* _SUPPLIED RECORDS_:

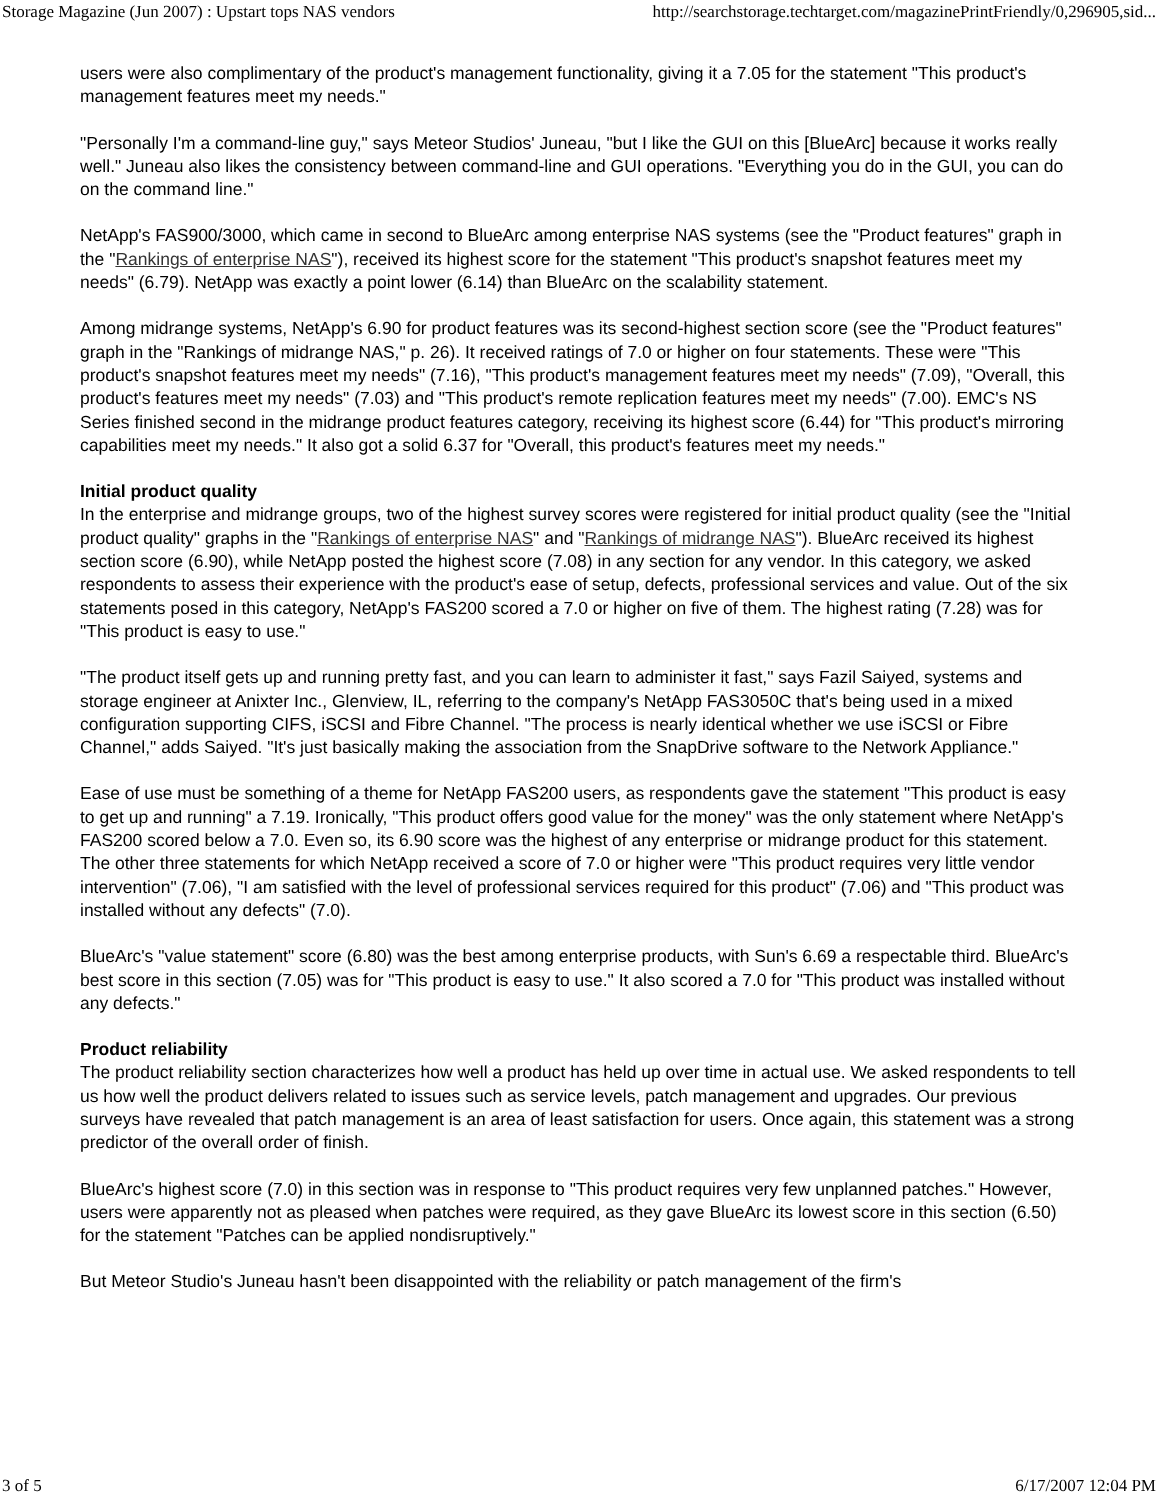Storage Magazine (Jun 2007) : Upstart tops NAS vendors http://searchstorage.techtarget.com/magazinePrintFriendly/0,296905,sid...
users were also complimentary of the product's management functionality, giving it a 7.05 for the statement "This product's management features meet my needs."
"Personally I'm a command-line guy," says Meteor Studios' Juneau, "but I like the GUI on this [BlueArc] because it works really well." Juneau also likes the consistency between command-line and GUI operations. "Everything you do in the GUI, you can do on the command line."
NetApp's FAS900/3000, which came in second to BlueArc among enterprise NAS systems (see the "Product features" graph in the "Rankings of enterprise NAS"), received its highest score for the statement "This product's snapshot features meet my needs" (6.79). NetApp was exactly a point lower (6.14) than BlueArc on the scalability statement.
Among midrange systems, NetApp's 6.90 for product features was its second-highest section score (see the "Product features" graph in the "Rankings of midrange NAS," p. 26). It received ratings of 7.0 or higher on four statements. These were "This product's snapshot features meet my needs" (7.16), "This product's management features meet my needs" (7.09), "Overall, this product's features meet my needs" (7.03) and "This product's remote replication features meet my needs" (7.00). EMC's NS Series finished second in the midrange product features category, receiving its highest score (6.44) for "This product's mirroring capabilities meet my needs." It also got a solid 6.37 for "Overall, this product's features meet my needs."
Initial product quality
In the enterprise and midrange groups, two of the highest survey scores were registered for initial product quality (see the "Initial product quality" graphs in the "Rankings of enterprise NAS" and "Rankings of midrange NAS"). BlueArc received its highest section score (6.90), while NetApp posted the highest score (7.08) in any section for any vendor. In this category, we asked respondents to assess their experience with the product's ease of setup, defects, professional services and value. Out of the six statements posed in this category, NetApp's FAS200 scored a 7.0 or higher on five of them. The highest rating (7.28) was for "This product is easy to use."
"The product itself gets up and running pretty fast, and you can learn to administer it fast," says Fazil Saiyed, systems and storage engineer at Anixter Inc., Glenview, IL, referring to the company's NetApp FAS3050C that's being used in a mixed configuration supporting CIFS, iSCSI and Fibre Channel. "The process is nearly identical whether we use iSCSI or Fibre Channel," adds Saiyed. "It's just basically making the association from the SnapDrive software to the Network Appliance."
Ease of use must be something of a theme for NetApp FAS200 users, as respondents gave the statement "This product is easy to get up and running" a 7.19. Ironically, "This product offers good value for the money" was the only statement where NetApp's FAS200 scored below a 7.0. Even so, its 6.90 score was the highest of any enterprise or midrange product for this statement. The other three statements for which NetApp received a score of 7.0 or higher were "This product requires very little vendor intervention" (7.06), "I am satisfied with the level of professional services required for this product" (7.06) and "This product was installed without any defects" (7.0).
BlueArc's "value statement" score (6.80) was the best among enterprise products, with Sun's 6.69 a respectable third. BlueArc's best score in this section (7.05) was for "This product is easy to use." It also scored a 7.0 for "This product was installed without any defects."
Product reliability
The product reliability section characterizes how well a product has held up over time in actual use. We asked respondents to tell us how well the product delivers related to issues such as service levels, patch management and upgrades. Our previous surveys have revealed that patch management is an area of least satisfaction for users. Once again, this statement was a strong predictor of the overall order of finish.
BlueArc's highest score (7.0) in this section was in response to "This product requires very few unplanned patches." However, users were apparently not as pleased when patches were required, as they gave BlueArc its lowest score in this section (6.50) for the statement "Patches can be applied nondisruptively."
But Meteor Studio's Juneau hasn't been disappointed with the reliability or patch management of the firm's
3 of 5 6/17/2007 12:04 PM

* _TASK PROMPT_:
Out of the entries, pull every line that mentions "requires".

* _SOLUTION FOR THIS PROBLEM_:
Ease of use must be something of a theme for NetApp FAS200 users, as respondents gave the statement "This product is easy to get up and running" a 7.19. Ironically, "This product offers good value for the money" was the only statement where NetApp's FAS200 scored below a 7.0. Even so, its 6.90 score was the highest of any enterprise or midrange product for this statement. The other three statements for which NetApp received a score of 7.0 or higher were "This product requires very little vendor intervention" (7.06), "I am satisfied with the level of professional services required for this product" (7.06) and "This product was installed without any defects" (7.0).
BlueArc's highest score (7.0) in this section was in response to "This product requires very few unplanned patches." However, users were apparently not as pleased when patches were required, as they gave BlueArc its lowest score in this section (6.50) for the statement "Patches can be applied nondisruptively."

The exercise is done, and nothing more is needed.